_TASK TO CARRY OUT_
Copy exactly the stretch of data below from the line with "camera: 40 degrees right, 5 degrees down" through the line with "black hat [417,427,540,485]", including both of those lines.

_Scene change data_
· · · · · · ·
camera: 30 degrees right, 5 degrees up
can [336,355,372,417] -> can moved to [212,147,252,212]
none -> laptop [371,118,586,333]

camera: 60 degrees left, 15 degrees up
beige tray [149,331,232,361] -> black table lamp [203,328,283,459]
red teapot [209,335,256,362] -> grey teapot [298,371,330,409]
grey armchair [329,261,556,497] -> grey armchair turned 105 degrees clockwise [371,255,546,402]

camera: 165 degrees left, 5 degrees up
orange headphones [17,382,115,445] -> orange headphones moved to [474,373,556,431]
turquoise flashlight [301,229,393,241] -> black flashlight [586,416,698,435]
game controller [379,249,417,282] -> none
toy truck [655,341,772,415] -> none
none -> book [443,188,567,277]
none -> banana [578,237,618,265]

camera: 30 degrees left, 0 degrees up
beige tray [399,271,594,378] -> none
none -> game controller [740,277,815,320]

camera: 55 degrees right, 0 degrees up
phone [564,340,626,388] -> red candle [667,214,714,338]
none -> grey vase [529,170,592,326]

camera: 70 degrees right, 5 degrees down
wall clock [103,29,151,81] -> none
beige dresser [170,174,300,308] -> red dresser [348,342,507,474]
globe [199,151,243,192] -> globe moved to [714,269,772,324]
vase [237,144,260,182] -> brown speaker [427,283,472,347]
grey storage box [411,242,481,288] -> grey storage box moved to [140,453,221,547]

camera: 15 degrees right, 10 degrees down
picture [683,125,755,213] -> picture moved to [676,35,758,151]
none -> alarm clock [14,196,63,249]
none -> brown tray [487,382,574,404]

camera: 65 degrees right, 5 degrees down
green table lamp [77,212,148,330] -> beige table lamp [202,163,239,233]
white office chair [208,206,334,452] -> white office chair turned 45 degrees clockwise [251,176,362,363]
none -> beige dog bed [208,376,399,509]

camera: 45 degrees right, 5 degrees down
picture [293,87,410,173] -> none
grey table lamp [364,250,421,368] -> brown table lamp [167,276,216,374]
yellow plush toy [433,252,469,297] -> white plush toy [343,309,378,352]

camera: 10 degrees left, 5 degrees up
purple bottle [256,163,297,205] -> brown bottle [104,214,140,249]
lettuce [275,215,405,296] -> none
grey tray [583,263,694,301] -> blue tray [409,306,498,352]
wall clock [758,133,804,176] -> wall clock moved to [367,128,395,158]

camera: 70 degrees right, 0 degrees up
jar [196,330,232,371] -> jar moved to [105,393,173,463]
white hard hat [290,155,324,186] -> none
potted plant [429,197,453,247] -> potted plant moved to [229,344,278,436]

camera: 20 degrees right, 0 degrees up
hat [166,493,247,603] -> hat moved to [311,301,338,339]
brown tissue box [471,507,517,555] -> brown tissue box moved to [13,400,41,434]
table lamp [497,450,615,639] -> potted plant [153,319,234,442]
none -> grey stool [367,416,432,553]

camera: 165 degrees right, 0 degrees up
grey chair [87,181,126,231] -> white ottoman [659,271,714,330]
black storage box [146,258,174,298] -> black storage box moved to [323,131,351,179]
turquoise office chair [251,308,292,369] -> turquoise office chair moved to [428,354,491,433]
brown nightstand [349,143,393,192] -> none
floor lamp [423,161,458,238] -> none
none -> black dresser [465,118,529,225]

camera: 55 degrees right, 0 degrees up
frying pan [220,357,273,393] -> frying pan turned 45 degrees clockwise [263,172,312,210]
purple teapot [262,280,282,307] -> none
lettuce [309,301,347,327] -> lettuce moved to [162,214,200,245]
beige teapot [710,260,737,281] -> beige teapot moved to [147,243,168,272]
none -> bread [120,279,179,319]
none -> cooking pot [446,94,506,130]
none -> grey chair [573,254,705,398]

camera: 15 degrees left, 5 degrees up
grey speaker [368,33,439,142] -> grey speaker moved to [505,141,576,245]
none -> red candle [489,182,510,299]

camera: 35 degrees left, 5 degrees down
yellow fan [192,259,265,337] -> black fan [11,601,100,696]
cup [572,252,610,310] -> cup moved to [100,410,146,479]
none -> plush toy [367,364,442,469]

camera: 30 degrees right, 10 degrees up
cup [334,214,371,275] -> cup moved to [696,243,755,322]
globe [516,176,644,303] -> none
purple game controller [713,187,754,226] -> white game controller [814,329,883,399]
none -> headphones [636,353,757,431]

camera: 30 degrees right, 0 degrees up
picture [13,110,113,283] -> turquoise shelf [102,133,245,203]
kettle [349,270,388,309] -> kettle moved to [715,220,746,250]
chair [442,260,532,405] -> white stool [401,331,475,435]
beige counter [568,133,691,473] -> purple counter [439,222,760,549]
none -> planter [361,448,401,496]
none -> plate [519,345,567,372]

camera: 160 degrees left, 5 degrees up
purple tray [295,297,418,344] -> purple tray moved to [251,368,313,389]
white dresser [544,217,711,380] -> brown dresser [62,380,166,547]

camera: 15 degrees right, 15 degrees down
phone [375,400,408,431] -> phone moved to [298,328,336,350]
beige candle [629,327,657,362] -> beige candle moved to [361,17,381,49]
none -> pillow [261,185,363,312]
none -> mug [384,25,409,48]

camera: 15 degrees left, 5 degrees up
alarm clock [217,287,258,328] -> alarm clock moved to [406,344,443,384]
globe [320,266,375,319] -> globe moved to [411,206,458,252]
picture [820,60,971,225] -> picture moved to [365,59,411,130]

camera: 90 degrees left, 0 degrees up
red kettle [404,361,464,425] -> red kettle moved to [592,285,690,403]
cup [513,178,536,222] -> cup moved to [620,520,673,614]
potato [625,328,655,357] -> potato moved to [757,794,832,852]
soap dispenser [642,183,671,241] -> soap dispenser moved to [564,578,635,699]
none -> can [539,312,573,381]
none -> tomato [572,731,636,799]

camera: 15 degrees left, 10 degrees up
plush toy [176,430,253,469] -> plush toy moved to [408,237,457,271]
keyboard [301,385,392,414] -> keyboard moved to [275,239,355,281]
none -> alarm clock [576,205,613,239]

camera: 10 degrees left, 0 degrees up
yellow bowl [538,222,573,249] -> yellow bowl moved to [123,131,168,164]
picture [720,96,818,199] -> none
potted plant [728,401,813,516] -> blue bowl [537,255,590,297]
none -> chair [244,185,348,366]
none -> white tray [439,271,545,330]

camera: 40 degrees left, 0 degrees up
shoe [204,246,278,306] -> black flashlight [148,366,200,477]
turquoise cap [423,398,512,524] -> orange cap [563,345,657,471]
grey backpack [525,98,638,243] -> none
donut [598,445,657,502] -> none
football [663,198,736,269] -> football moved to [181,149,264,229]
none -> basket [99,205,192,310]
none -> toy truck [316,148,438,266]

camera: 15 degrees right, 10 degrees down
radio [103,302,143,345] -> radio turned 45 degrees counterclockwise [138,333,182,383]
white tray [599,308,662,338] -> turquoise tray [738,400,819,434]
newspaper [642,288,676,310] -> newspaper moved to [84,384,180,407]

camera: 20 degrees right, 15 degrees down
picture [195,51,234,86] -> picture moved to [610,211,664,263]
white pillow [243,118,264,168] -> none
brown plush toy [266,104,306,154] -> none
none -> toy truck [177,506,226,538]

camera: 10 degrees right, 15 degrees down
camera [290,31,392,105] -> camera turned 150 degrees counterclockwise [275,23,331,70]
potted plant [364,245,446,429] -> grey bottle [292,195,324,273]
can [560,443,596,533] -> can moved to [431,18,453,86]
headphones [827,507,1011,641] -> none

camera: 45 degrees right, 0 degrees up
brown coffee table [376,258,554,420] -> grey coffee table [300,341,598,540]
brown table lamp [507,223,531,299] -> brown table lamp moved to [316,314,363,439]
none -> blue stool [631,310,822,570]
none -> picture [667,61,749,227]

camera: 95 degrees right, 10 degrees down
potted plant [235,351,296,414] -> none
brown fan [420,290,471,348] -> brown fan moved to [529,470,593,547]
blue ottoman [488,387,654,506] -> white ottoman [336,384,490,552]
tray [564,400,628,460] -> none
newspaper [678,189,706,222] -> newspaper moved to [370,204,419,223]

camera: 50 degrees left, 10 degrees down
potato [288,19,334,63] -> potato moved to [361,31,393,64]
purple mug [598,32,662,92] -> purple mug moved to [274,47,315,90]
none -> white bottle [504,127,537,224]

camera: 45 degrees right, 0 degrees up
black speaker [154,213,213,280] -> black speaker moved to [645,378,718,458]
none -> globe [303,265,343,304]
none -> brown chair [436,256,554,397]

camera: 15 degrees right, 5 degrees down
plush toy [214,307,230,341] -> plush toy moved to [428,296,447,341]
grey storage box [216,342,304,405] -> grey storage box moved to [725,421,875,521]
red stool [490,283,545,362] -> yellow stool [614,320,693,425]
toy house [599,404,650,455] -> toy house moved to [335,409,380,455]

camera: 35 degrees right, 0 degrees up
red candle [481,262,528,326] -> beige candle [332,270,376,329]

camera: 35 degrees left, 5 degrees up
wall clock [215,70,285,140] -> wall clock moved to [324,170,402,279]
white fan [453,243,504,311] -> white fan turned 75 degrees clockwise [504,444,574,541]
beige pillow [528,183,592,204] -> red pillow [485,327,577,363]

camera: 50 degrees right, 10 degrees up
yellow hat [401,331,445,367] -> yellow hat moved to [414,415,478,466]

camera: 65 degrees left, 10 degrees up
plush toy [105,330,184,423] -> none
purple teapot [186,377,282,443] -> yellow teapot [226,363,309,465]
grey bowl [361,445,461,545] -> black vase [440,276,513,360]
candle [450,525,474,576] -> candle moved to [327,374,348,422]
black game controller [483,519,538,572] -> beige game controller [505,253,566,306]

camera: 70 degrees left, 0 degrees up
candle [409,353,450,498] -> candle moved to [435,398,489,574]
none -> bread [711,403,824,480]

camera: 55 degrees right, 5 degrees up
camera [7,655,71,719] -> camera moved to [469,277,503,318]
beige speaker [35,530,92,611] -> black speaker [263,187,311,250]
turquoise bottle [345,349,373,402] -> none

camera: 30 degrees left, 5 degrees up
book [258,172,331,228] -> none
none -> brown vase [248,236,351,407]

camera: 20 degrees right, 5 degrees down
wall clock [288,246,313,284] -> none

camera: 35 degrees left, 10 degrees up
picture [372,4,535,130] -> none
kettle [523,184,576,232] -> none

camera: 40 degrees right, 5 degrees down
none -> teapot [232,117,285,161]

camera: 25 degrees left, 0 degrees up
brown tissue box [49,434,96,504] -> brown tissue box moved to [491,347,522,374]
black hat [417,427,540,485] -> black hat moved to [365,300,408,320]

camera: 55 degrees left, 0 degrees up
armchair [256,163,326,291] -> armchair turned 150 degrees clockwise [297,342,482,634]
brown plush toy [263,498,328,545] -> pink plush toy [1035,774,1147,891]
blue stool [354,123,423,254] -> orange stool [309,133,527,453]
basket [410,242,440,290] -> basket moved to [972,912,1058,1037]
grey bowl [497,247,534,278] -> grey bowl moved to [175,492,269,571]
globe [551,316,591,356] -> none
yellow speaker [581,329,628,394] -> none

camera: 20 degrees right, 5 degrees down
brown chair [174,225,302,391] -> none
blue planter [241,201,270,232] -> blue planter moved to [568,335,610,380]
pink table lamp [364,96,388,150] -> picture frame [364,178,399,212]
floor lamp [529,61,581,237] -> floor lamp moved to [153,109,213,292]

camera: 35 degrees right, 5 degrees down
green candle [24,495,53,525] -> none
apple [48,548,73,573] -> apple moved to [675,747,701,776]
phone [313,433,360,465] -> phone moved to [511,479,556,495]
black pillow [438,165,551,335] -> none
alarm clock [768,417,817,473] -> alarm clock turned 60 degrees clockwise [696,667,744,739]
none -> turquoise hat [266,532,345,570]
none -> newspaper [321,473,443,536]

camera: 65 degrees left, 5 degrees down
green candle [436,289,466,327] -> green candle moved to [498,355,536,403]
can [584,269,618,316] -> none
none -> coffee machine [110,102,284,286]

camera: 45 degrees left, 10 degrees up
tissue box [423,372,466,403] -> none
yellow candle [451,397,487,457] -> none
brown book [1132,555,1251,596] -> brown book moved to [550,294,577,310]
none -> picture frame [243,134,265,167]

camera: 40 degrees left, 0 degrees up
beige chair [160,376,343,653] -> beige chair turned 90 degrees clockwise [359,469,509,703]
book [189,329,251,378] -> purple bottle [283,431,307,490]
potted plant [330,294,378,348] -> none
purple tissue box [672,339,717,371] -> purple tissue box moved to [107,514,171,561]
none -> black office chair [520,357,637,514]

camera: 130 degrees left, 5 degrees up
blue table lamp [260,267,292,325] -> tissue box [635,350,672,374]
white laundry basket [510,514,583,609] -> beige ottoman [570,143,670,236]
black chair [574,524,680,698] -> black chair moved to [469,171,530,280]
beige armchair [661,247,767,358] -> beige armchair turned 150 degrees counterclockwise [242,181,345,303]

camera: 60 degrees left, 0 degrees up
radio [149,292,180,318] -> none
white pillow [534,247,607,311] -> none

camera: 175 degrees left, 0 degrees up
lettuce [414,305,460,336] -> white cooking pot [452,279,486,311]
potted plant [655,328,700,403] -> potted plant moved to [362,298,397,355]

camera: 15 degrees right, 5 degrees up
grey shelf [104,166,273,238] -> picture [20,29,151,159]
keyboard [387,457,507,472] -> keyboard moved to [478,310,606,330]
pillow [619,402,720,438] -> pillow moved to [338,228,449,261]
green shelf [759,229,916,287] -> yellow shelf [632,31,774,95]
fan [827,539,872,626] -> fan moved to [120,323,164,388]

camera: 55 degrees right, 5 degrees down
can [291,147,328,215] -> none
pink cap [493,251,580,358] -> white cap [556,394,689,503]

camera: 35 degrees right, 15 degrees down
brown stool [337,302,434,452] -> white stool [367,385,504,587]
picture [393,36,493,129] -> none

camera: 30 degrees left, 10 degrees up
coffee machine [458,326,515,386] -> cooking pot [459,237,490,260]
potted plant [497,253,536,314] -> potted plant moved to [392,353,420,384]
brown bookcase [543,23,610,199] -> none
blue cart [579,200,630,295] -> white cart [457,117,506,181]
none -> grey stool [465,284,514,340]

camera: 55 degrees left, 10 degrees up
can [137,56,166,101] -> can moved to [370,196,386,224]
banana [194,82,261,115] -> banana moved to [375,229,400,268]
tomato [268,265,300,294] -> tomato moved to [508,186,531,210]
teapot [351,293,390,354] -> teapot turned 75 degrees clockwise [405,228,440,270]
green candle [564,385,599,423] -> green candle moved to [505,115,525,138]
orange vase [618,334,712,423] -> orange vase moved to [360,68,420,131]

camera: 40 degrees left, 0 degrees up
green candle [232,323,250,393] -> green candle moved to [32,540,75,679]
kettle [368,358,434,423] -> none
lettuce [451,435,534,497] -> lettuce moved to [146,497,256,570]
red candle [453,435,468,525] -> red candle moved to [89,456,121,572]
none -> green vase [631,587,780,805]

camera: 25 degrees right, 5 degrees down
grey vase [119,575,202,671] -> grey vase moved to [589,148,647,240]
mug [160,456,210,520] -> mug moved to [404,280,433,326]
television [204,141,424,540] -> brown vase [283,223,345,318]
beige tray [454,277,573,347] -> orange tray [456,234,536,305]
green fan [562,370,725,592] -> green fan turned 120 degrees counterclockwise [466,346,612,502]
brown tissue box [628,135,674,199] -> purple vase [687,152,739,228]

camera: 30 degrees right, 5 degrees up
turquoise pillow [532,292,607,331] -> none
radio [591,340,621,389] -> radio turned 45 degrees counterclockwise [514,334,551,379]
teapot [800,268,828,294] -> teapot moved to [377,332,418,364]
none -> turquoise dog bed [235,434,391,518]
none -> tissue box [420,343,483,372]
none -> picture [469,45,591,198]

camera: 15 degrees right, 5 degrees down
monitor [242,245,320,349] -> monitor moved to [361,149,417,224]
· · · · · · ·
_YOUR RESPONSE_
camera: 40 degrees right, 5 degrees down
none -> teapot [232,117,285,161]

camera: 25 degrees left, 0 degrees up
brown tissue box [49,434,96,504] -> brown tissue box moved to [491,347,522,374]
black hat [417,427,540,485] -> black hat moved to [365,300,408,320]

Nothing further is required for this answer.